Was die Pressestelle der Polizei mit den gehässigen und irreführenden Worten “Polizeieinsatz in Wohnung – Mann verstorben” betitelt, ist ein weiterer Fall in der jüngst angestiegenen Welle von tödlicher Polizeigewalt in Deutschland. Nachdem vor kurzem, binnen einer Woche, vier Menschen durch die Polizei zu Tode gekommen sind, darunter der erst 16-jährige Geflüchtete Mouhamed D., fordert die Polizei nun ein weiteres Opfer. Das ist kein Einzelfall: Seit der deutschen Wiedervereinigung sind laut CILIP mindestens 317 Menschen durch Polizeischüsse verstorben. Die Copservation Chronik zu Polizeiverhalten dokumentiert zusätzliche 869 Fälle von Polizeivergehen seit 1990, wobei es sich nur um in Medien behandelte Nachrichten handelt. Die Dunkelziffer wird um ein Vielfaches höher sein.

Die Polizei ist bekannt dafür, in angespannten Situationen inkompetent und exzessiv zu handeln. Gerade Linken ist dieser Umstand beispielsweise aus Demo- und Streikerfahrungen allzu bekannt. Auch im Umgang mit psychischen Erkrankungen zeigen sich die Beamt:innen meist uneinsichtig, unsensibel und gewaltbereit, wie bei der Tötung von Mouhamed D. Im akuten Fall beweist die Polizei abermals ihren Hang zum Exzess, indem sie einen Menschen wegen eines in Armut gründenden Delikts erschießt. Die Polizei tötet, um Eigentum zu schützen.

Mangelnde Aufklärung

Die Hoffnungen, dass dieses und vergleichbare Ereignisse restlos aufgeklärt und Konsequenzen folgen werden, halten sich in Grenzen. Wie meistens drohen die Ermittlungen im Sande zu verlaufen. Denn: Es mangelt an einer unabhängigen Beschwerdestelle gegen die Polizei, wie zahlreiche Menschenrechtsorganisationen seit Jahren fordern. Trotz zahlloser Vorfälle und einhergehender Debatten zu polizeilichem Fehlverhalten, wie zum Beispiel dem massenhaften Rechtsextremismus in der Polizei, gibt es eine solche nicht. Solange Polizist:innen gegen Polizist:innen ermitteln sollen, welche ihrerseits von weiteren Polizist:innen gedeckt werden, kann keine vollumfängliche Aufklärung passieren.

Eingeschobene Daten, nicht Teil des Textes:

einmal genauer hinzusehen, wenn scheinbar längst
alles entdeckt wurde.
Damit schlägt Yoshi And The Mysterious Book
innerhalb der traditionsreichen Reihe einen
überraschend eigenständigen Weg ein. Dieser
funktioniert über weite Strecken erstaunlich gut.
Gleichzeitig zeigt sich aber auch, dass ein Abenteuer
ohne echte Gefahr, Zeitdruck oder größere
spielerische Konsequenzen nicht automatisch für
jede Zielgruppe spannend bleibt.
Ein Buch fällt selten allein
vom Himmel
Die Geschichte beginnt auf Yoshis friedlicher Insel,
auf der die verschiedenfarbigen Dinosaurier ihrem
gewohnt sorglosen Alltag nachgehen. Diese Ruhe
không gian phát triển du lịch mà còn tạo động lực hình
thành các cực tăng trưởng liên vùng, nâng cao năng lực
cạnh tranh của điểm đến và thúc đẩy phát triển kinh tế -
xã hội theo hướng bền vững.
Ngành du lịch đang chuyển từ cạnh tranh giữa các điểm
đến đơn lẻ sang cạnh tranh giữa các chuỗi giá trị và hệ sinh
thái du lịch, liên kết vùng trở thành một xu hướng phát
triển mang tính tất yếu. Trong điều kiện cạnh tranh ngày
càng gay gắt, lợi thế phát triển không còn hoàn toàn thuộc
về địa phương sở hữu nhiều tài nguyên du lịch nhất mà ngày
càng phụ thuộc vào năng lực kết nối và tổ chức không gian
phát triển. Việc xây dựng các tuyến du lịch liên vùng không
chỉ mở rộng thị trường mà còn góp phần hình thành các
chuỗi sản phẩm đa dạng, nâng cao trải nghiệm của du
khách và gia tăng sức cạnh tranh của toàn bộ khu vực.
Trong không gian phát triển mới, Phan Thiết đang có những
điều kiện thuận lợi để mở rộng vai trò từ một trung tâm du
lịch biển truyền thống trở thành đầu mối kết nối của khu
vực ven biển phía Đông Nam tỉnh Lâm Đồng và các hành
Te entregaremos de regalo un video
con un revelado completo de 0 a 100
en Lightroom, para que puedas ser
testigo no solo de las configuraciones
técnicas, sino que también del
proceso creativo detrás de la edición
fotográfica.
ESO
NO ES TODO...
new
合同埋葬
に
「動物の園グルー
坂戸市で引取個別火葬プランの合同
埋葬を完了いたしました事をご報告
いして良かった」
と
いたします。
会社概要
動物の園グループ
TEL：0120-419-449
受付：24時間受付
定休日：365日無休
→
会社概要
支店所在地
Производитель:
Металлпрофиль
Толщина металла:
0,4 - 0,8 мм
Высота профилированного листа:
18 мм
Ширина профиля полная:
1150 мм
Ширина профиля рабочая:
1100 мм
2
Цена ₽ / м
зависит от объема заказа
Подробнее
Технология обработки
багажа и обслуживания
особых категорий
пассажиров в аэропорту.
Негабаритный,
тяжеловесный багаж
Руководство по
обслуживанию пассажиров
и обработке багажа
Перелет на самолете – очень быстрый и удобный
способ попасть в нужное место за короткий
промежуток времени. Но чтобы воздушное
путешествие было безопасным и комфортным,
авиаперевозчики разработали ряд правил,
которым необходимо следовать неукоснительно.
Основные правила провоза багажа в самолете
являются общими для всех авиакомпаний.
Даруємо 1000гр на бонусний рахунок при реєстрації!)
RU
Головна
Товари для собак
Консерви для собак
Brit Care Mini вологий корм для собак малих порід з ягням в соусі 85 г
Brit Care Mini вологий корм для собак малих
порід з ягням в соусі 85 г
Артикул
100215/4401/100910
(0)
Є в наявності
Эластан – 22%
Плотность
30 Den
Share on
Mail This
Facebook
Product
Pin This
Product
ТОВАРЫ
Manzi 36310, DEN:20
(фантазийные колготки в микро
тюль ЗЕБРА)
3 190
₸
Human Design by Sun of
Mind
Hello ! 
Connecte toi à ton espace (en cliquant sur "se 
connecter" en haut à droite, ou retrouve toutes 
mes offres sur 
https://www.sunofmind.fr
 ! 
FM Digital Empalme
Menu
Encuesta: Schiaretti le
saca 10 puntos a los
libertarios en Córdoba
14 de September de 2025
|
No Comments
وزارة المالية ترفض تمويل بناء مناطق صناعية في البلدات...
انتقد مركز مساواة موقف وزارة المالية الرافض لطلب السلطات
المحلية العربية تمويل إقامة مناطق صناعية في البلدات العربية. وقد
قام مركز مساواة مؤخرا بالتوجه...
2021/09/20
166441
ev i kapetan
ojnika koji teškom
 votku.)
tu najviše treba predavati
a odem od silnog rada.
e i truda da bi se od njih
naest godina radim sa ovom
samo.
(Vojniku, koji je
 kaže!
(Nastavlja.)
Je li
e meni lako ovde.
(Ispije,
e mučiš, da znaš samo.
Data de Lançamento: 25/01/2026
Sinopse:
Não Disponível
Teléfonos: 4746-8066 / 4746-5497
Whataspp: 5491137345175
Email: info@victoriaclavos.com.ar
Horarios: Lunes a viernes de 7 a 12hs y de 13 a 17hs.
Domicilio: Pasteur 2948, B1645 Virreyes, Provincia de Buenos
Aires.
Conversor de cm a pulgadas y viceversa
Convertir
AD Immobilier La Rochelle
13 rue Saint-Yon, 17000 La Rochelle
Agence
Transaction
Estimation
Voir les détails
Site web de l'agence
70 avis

Linke Antworten auf das Polizeiproblem

Als Linke stellen wir uns entschlossen gegen jegliche Polizeigewalt. Die Polizei tritt als Verteidigerin des kapitalistischen Staates auf, um die Interessen der Besitzenden durchzusetzen – meist einfach mit Dienstausweis und Druckpapier, aber bei Bedarf auch mit Gewalt und Waffen. Dabei sind ihnen kritische Stimmen ein Dorn im Auge. Außerdem treffen die in der Klassenstruktur bedingten rassistischen, sexistischen, oder anderweitig diskriminierenden Ideologien in ihren reaktionären Reihen auf besonders fruchtbaren Boden. Als Ausgeburt und Verteidigerin dieser Verhältnisse ist die Polizei nicht reformierbar. Es gibt keine “guten” Cops. Ursachenbekämpfung statt mehr Polizei! Unsere Gedanken sind bei den Angehörigen und Freund:innen des Getöteten.